Thompson addressed numerous other issues during his hour-long interview at CNG’s Metrotech headquarters in Brooklyn, including Willets Point, mayoral control of schools, the city’s ticketing policy, and campaign funding. Thompson is up against Democratic Councilman Tony Avella (D-Bayside) in the Sept. 15 primary, which the comptroller is favored to win. Should he take the primary, Thompson will face Mayor Michael Bloomberg, an independent, in November.

Thompson said he supports the Willets Point redevelopment that will transform the industrial expanse into a residential and commercial area.

The candidate said, however, that “we still have a long way to go on Willets Point.”

Thompson said the city needs to help the businesses relocate instead of using what critics have called aggressive tactics to acquire private Willets Point property.Eminent domain has been threatened by the Bloomberg administration.
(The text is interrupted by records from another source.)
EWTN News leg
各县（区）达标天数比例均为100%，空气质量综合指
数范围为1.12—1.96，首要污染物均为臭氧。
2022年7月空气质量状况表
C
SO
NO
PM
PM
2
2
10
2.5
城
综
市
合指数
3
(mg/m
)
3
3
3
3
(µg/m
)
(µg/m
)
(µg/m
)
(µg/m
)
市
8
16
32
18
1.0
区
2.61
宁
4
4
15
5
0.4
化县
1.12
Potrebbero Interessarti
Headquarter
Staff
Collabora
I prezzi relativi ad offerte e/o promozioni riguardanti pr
Bloomberg last week defended the way the city has handled Willets Point, saying plans for the area have for too long remained stagnant.

Thompson, who had been the president of the now dissolved city Board of Education, criticized Bloomberg and Schools Chancellor Joel Klein’s handling of the city schools. While Thompson said he supports mayoral control, he said he would replace Klein, de-emphasize the role of standardized tests, and put more of a focus on arts and music education.

“Parents for seven years have been shut out and ignored,” Thompson said of mayoral control, which was implemented in 2002.

Railing against the what Thompson said was the city’s overzealous ticketing policy, Thompson said “the city should not be using the people of the city as a revenue stream.”

Area business owners in the borough, especially in areas like Bayside and Forest Hills, have complained they are losing business because of ticket-happy officers.

“If someone double parks and runs in to grab something, they’ll give the person in the car a ticket,” Thompson said. “We used to just ask them to leave.”

Bloomberg last week dismissed criticism that traffic officers have too liberally been doling out tickets.

“If people are getting too many traffic tickets, the future is in their hands,” Bloomberg said. “They’re the ones deliberately breaking the law.”

Running against Bloomberg, who has spent $37 million on his own campaign, has proven challenging, said Thompson, who has about $2.6 million on hand.

Thompson said the only way he can go up against the billionaire mayor is to “put together the second greatest grass roots campaign this city has seen.” The comptroller said President Barack Obama’s campaign was the greatest grass roots effort.

“I believe this is a winnable race,” Thompson said.